Assignment:
Rewrite everything from the line containing "What lens and" down to the line containing "-0.020335, 0.900629, 0.008338]]" with "hoping for" changed to "looking for" and nothing else altered. Leave the pictures out of your answer.

Records:

□ □ □ □

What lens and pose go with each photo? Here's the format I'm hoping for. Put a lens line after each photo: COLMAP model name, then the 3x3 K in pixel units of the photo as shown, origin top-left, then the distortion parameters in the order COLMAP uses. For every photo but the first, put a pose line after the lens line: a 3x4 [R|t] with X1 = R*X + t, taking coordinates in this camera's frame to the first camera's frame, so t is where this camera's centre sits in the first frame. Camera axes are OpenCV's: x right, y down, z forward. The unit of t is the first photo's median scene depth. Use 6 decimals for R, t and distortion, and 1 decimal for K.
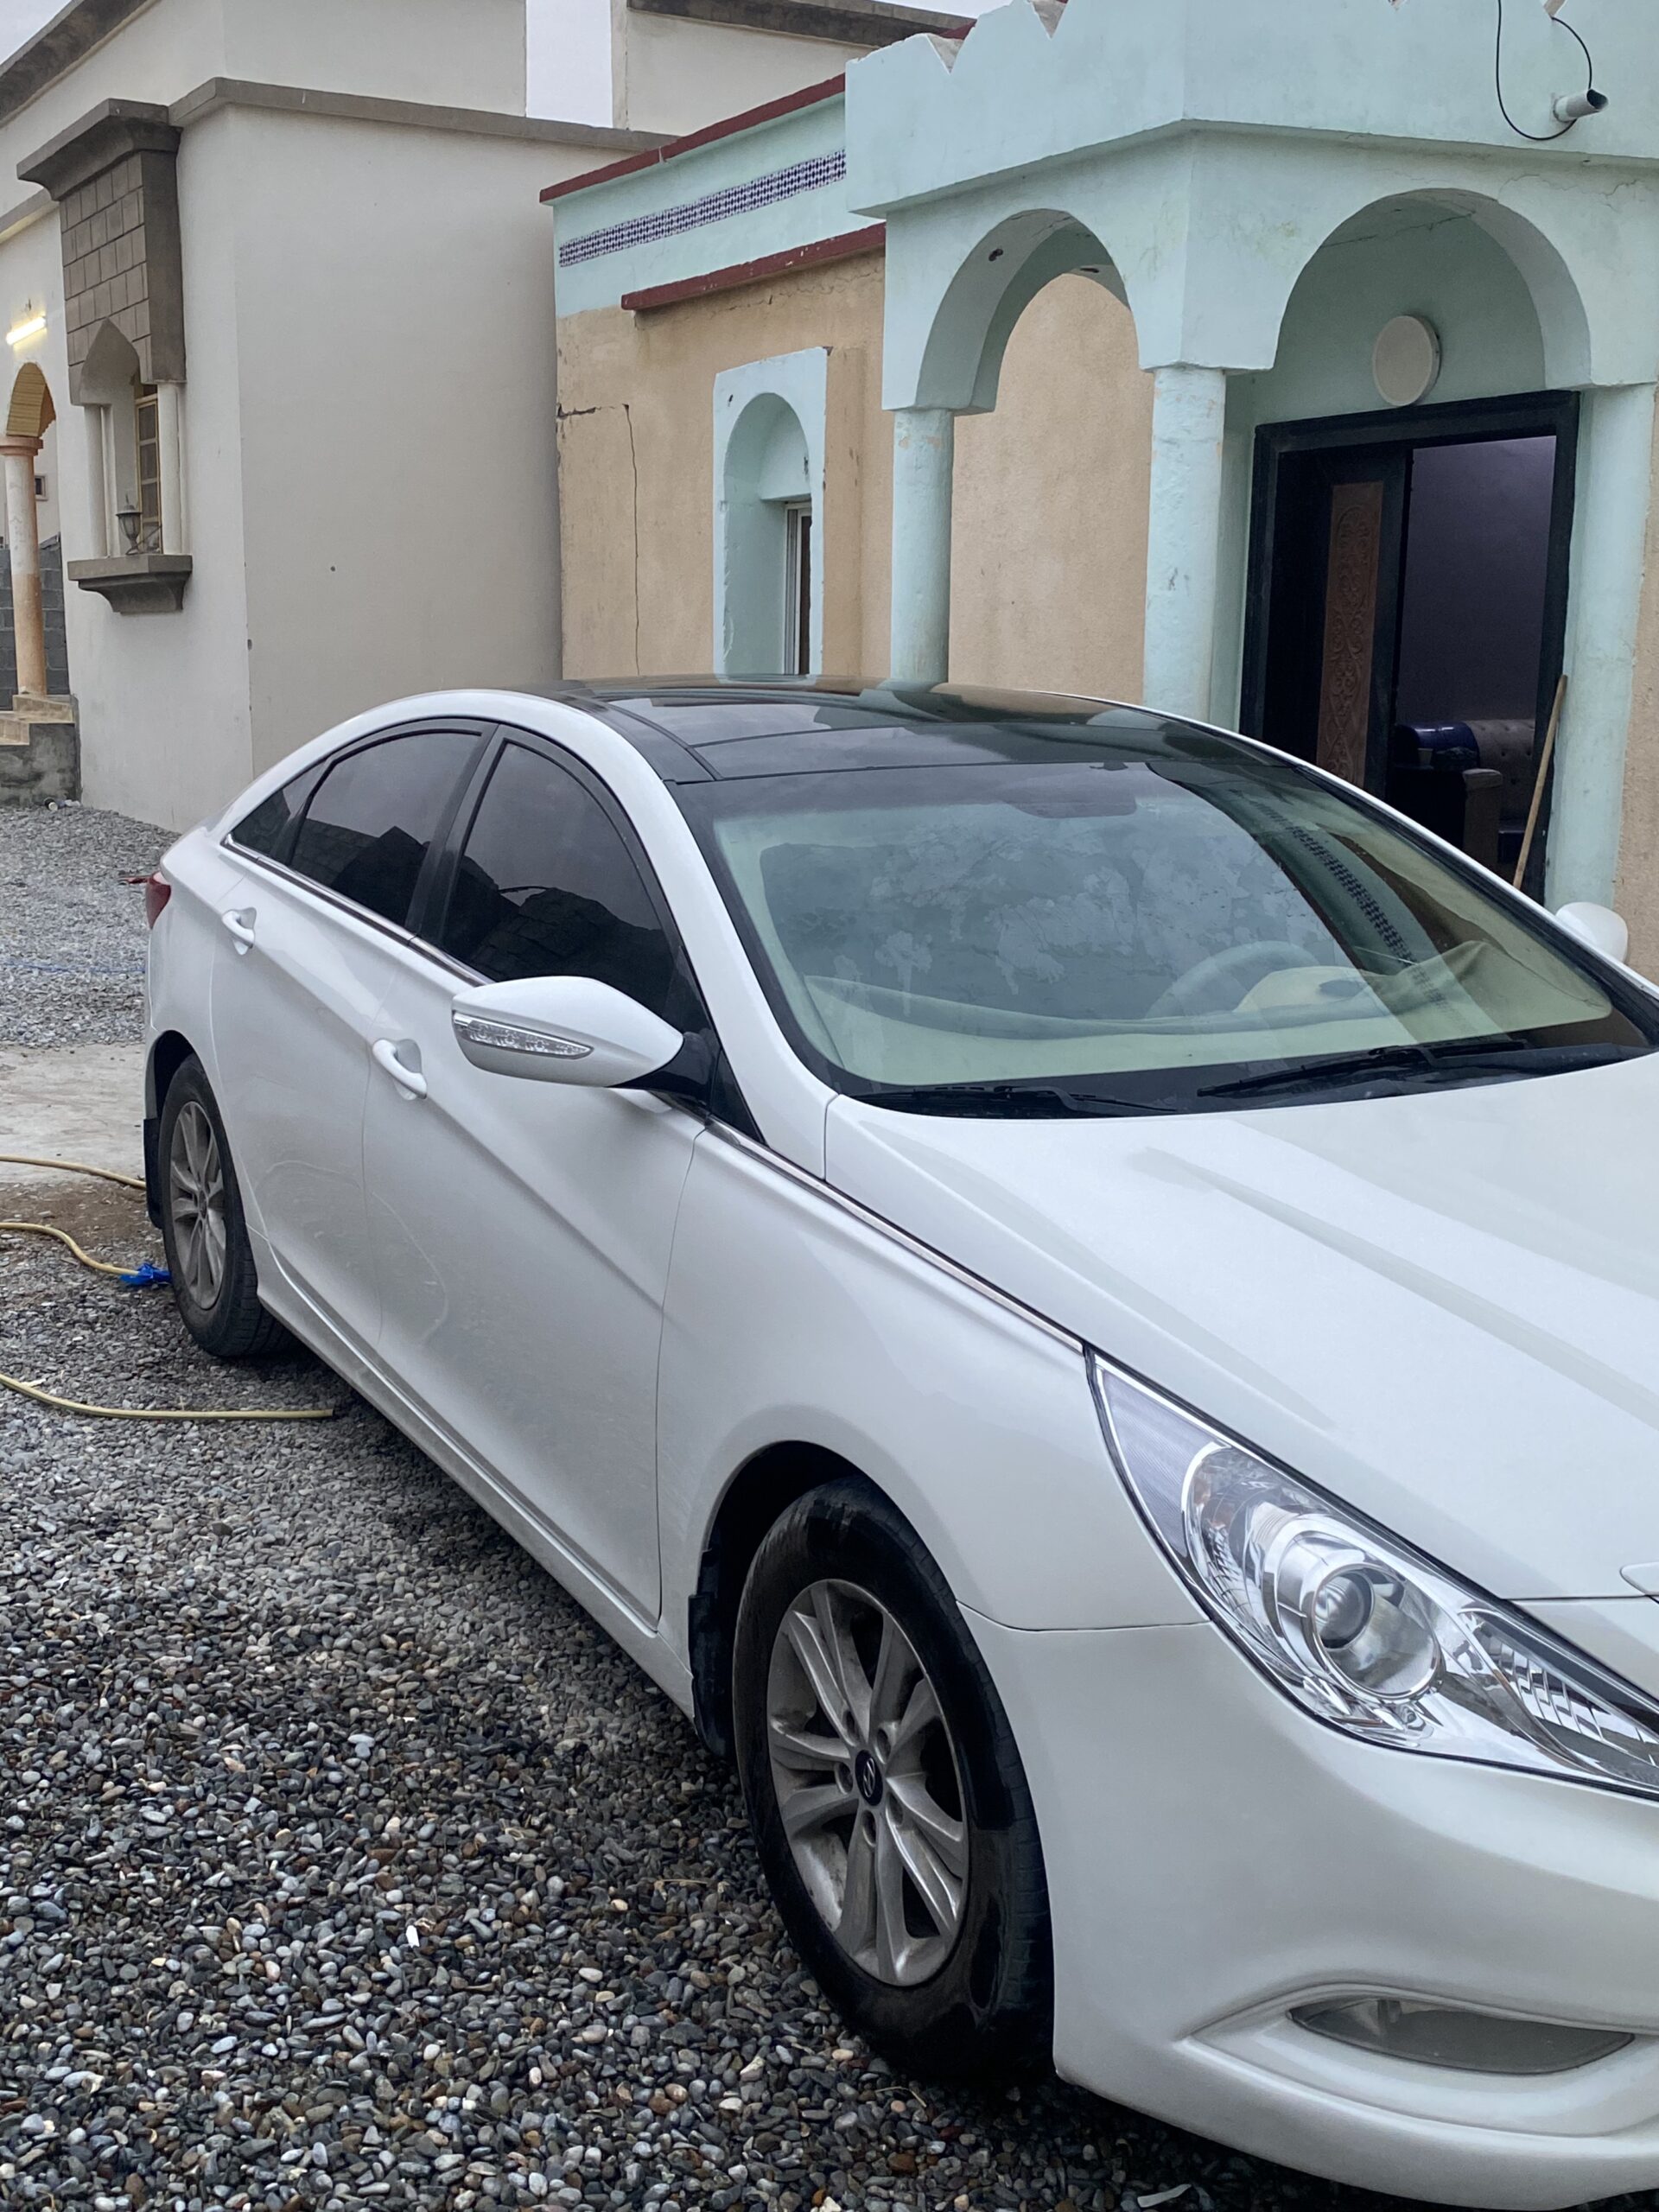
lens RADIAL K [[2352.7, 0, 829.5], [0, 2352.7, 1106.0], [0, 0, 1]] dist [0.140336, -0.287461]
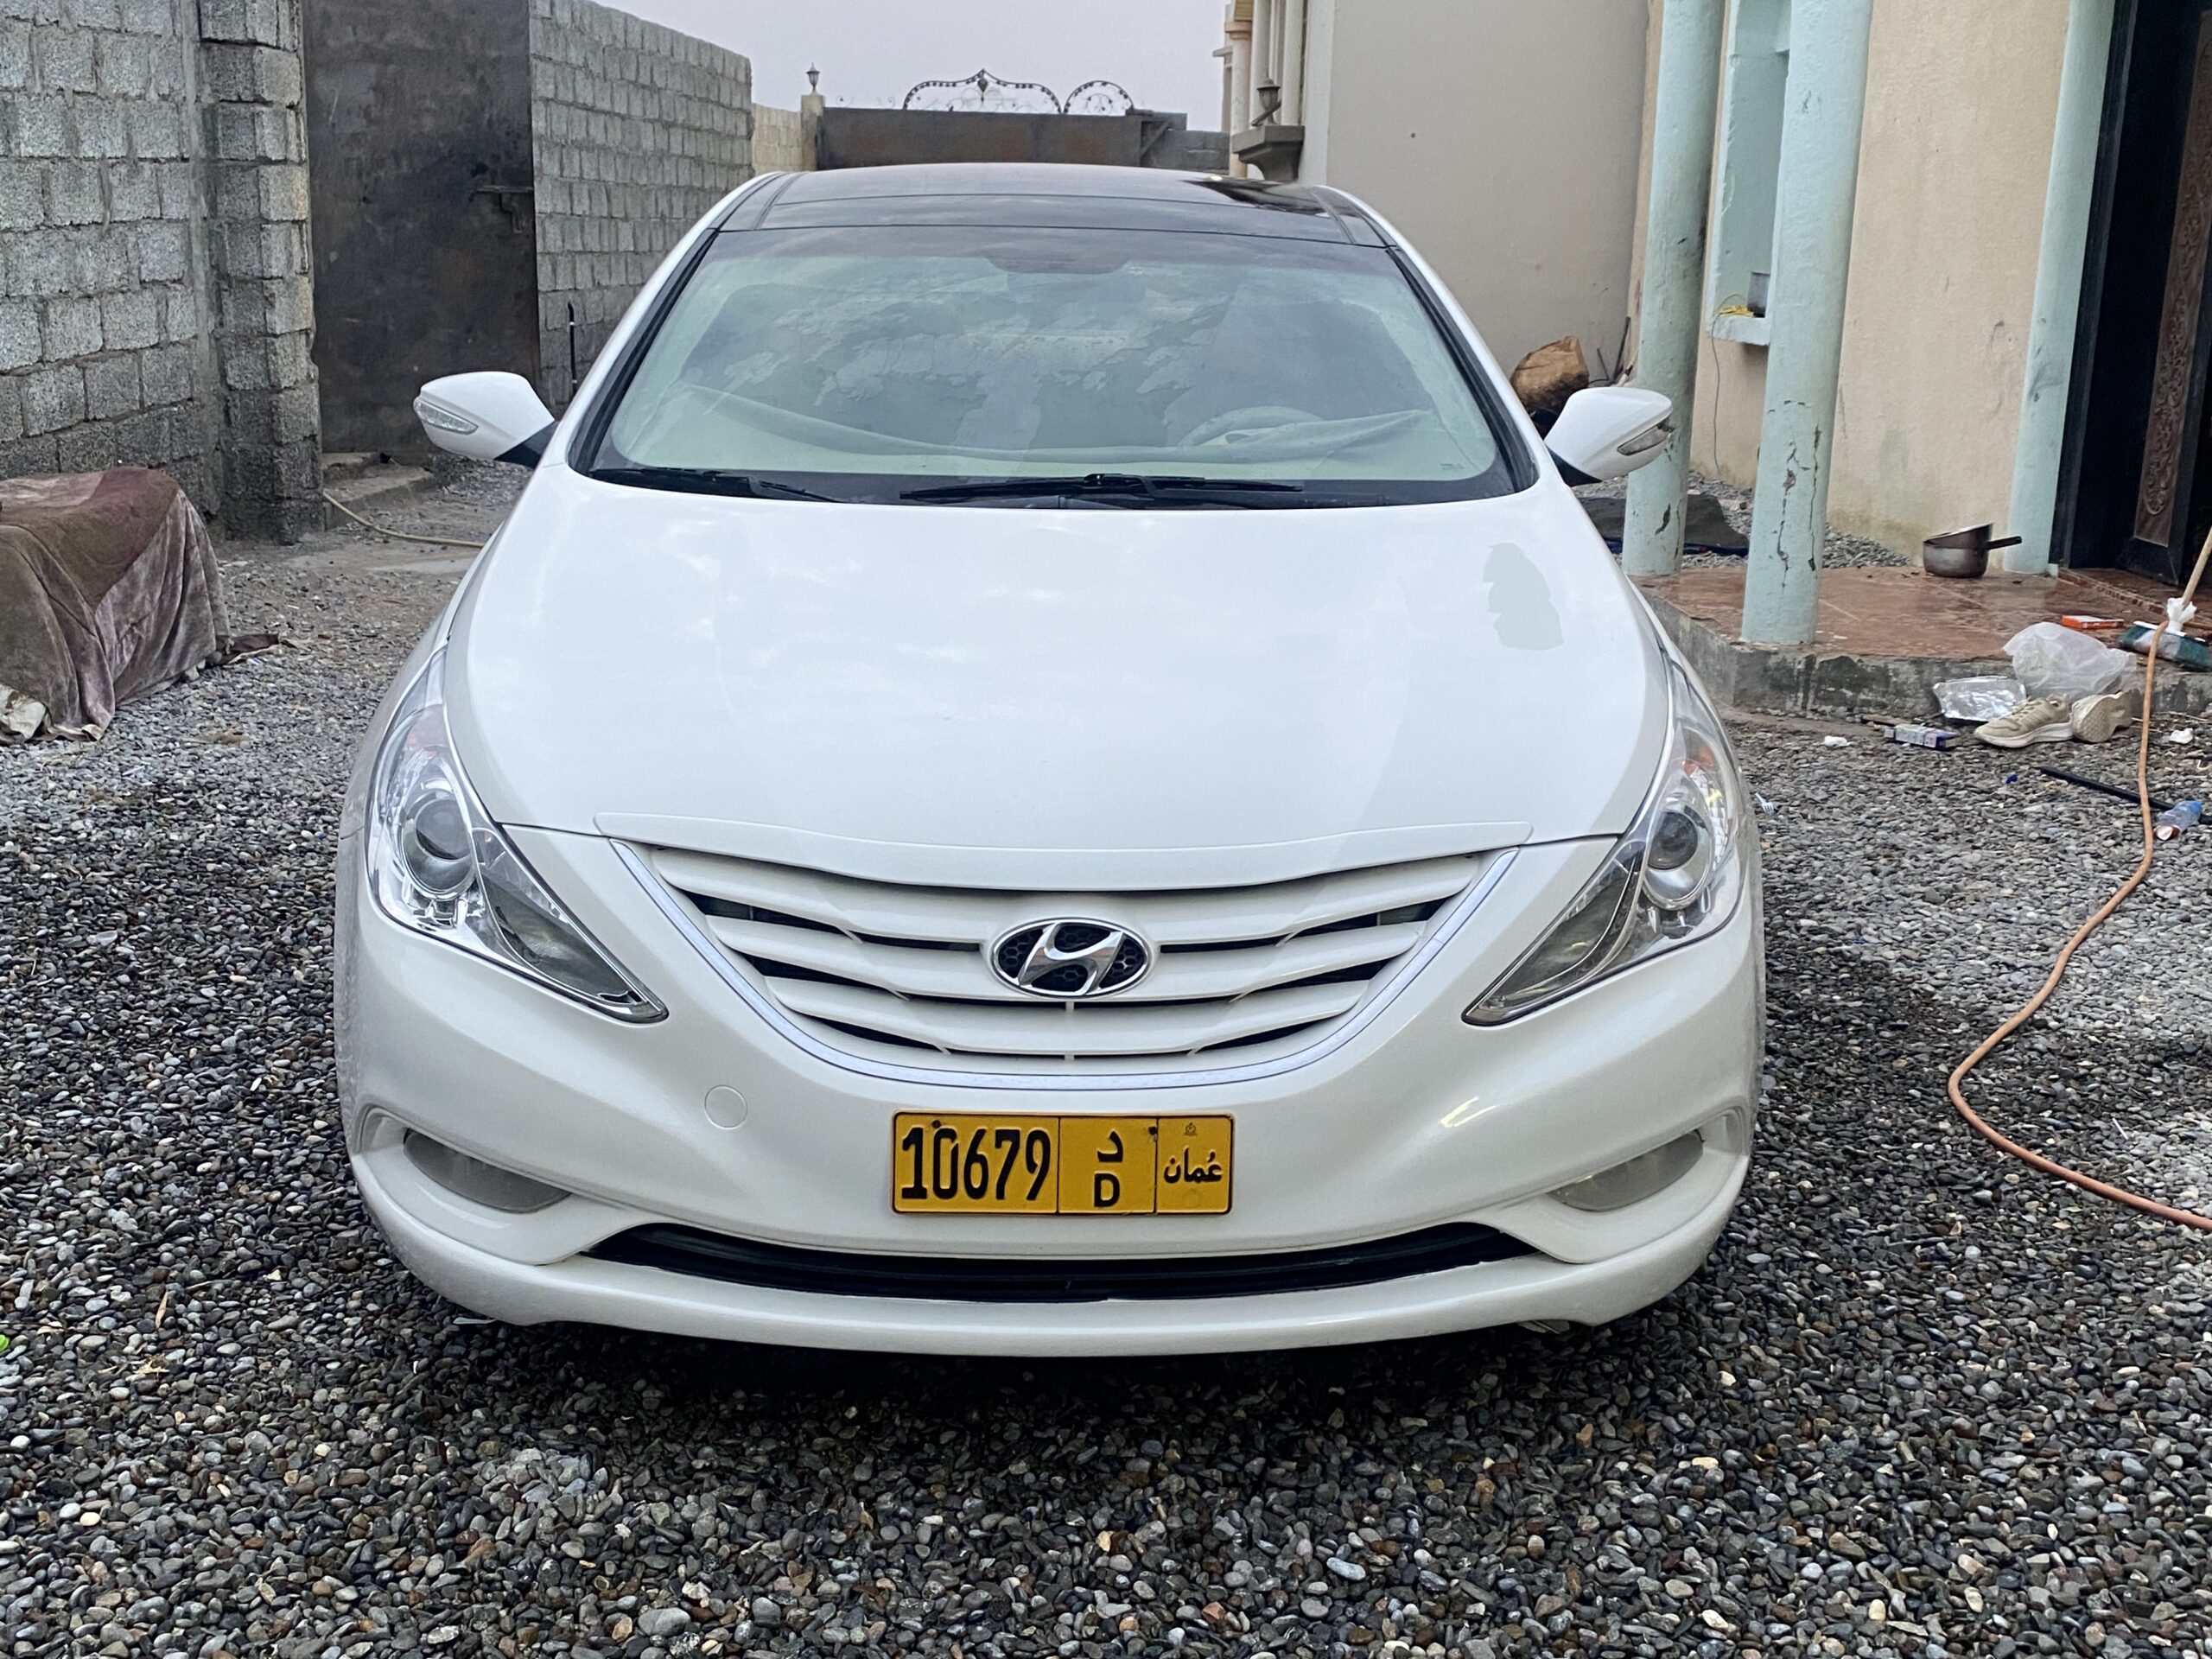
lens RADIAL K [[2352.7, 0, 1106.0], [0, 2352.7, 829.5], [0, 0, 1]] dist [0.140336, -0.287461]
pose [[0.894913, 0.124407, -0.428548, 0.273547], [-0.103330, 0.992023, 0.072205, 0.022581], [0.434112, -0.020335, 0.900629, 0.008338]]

□ □ □ □

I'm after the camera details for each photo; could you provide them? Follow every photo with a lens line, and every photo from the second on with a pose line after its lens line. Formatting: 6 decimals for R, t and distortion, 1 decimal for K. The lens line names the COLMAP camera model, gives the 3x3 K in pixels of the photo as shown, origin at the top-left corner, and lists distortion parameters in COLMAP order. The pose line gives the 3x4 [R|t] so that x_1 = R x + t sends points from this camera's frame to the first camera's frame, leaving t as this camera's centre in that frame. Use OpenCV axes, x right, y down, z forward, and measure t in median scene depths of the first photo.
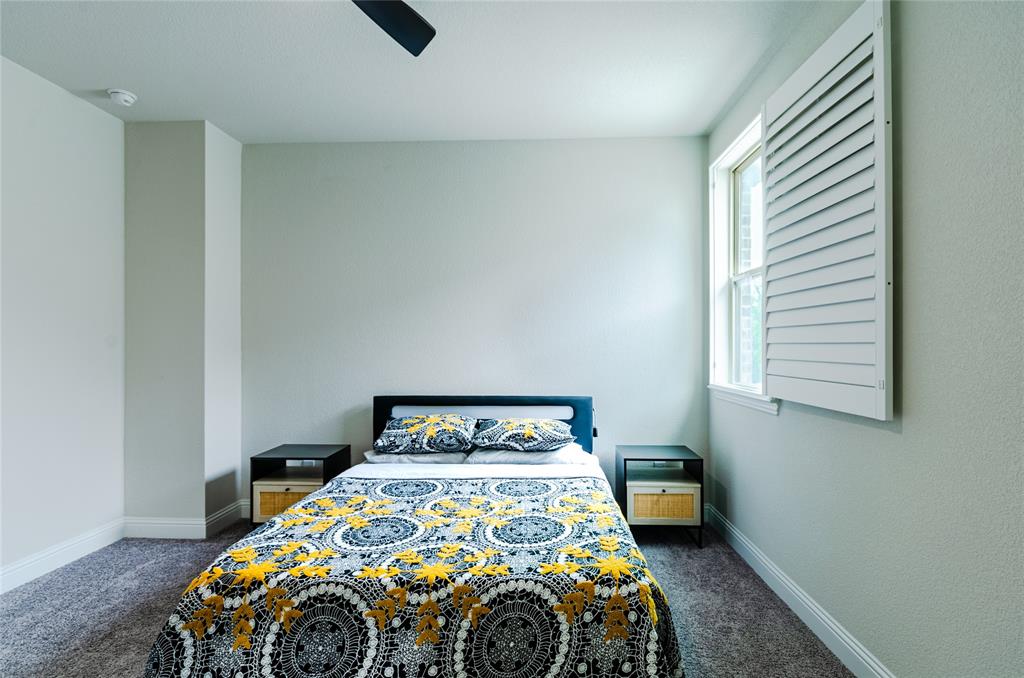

□ □ □ □

Problem solution:
What lens and pose go with each photo? Here's the format I'm looking for. Put a lens line after each photo: COLMAP model name, then the 3x3 K in pixel units of the photo as shown, origin top-left, then the distortion parameters in the order COLMAP uses. For every photo but the first, put a pose line after the lens line: a 3x4 [R|t] with X1 = R*X + t, taking coordinates in this camera's frame to the first camera's frame, so t is where this camera's centre sits in the first frame. Camera axes are OpenCV's: x right, y down, z forward. The unit of t is the first photo's median scene depth. Use 6 decimals for R, t and distortion, and 1 decimal for K.
lens RADIAL K [[2352.7, 0, 829.5], [0, 2352.7, 1106.0], [0, 0, 1]] dist [0.140336, -0.287461]
lens RADIAL K [[2352.7, 0, 1106.0], [0, 2352.7, 829.5], [0, 0, 1]] dist [0.140336, -0.287461]
pose [[0.894913, 0.124407, -0.428548, 0.273547], [-0.103330, 0.992023, 0.072205, 0.022581], [0.434112, -0.020335, 0.900629, 0.008338]]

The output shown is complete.